I am completely aware that I am way behind the times when it comes to reading this book. I only recently began to identify as a feminist as part of egalitarian beliefs and so I never thought it crucial to my world. Now, though, having started this blog, it is crucial.
Each chapter covers a different aspect of where the mystique came from, why it happened and the effect that it had on women. There were so many things that effected this: Freud, post-war complacency, advertising the American dream home and family, and more. I thought it was very interesting to read about all these things and their effects on women and the way that women are viewed. At the same time, I was constantly reminded of women that I know who seem to still be trapped by the mystique and all the perfection it promises but doesn’t seem to deliver. Make no mistake, it’s about more than just whether or not you are happy to be a housewife. Housewives are great, but even they still require the ability to explore their own interests apart from the family, which seems to be the crux. Sometimes those interests are in line with the mystique, sometimes they aren’t. Pinterest (which I love too) has had a way of making women interested in going back and doing some of those “Occupation:Housewife” things with excitement these days. I wonder what would have happened if they had Google, Amazon, Twitter, Pinterest and Facebook back then? Probably the same thing, but maybe there would be some differences.
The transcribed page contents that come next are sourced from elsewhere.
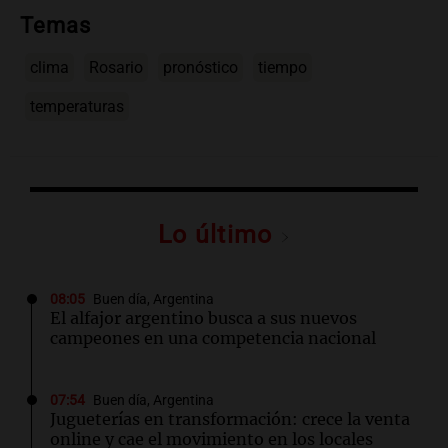
Temas
clima
Rosario
pronóstico
tiempo
temperaturas
Lo último
08:05
Buen día, Argentina
El alfajor argentino busca a sus nuevos
campeones en una competencia nacional
07:54
Buen día, Argentina
Jugueterías en transformación: crece la venta
online y cae el movimiento en los locales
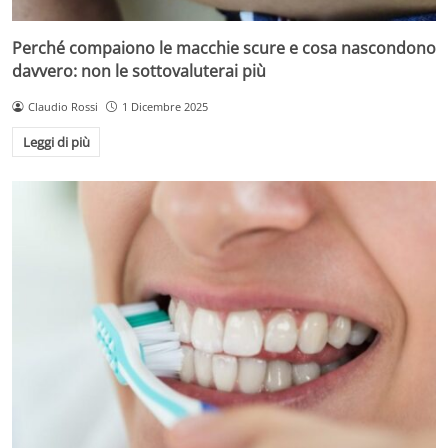
Perché compaiono le macchie scure e cosa nascondono
davvero: non le sottovaluterai più
Claudio Rossi
1 Dicembre 2025
Leggi di più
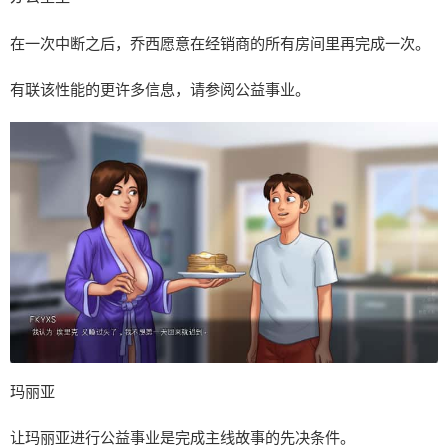
在一次中断之后，乔西愿意在经销商的所有房间里再完成一次。
有联该性能的更许多信息，请参阅公益事业。
玛丽亚
让玛丽亚进行公益事业是完成主线故事的先决条件。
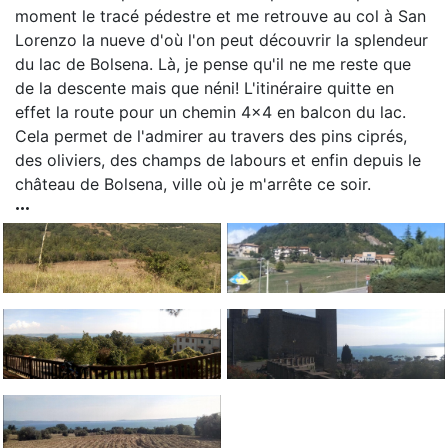
moment le tracé pédestre et me retrouve au col à San
Lorenzo la nueve d'où l'on peut découvrir la splendeur
du lac de Bolsena. Là, je pense qu'il ne me reste que
de la descente mais que néni! L'itinéraire quitte en
effet la route pour un chemin 4x4 en balcon du lac.
Cela permet de l'admirer au travers des pins ciprés,
des oliviers, des champs de labours et enfin depuis le
château de Bolsena, ville où je m'arrête ce soir.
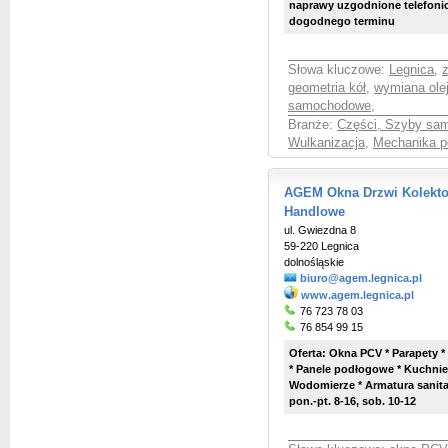
naprawy uzgodnione telefoni
dogodnego terminu
Słowa kluczowe:
Legnica
,
geometria kół
,
wymiana ole
samochodowe
,
Branże:
Części, Szyby sa
Wulkanizacja
,
Mechanika p
AGEM Okna Drzwi Kolekto
Handlowe
ul. Gwiezdna 8
59-220 Legnica
dolnośląskie
biuro@agem.legnica.pl
www.agem.legnica.pl
76 723 78 03
76 854 99 15
Oferta: Okna PCV * Parapety * 
* Panele podłogowe * Kuchnie 
Wodomierze * Armatura sanita
pon.-pt. 8-16, sob. 10-12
This book wasn’t like anything that I expected. It was researched and statistical, which I appreciated. It also covered all facets of life and included stories of the exceptions to the rules. I think that the most startling discovery was to read how people of that time thought of Suffragists. They are practically revered now, as they should be, and they were considered dirty feminists back then! It makes me wonder what people will think about each of the successive feminist waves that have followed this wonderful book.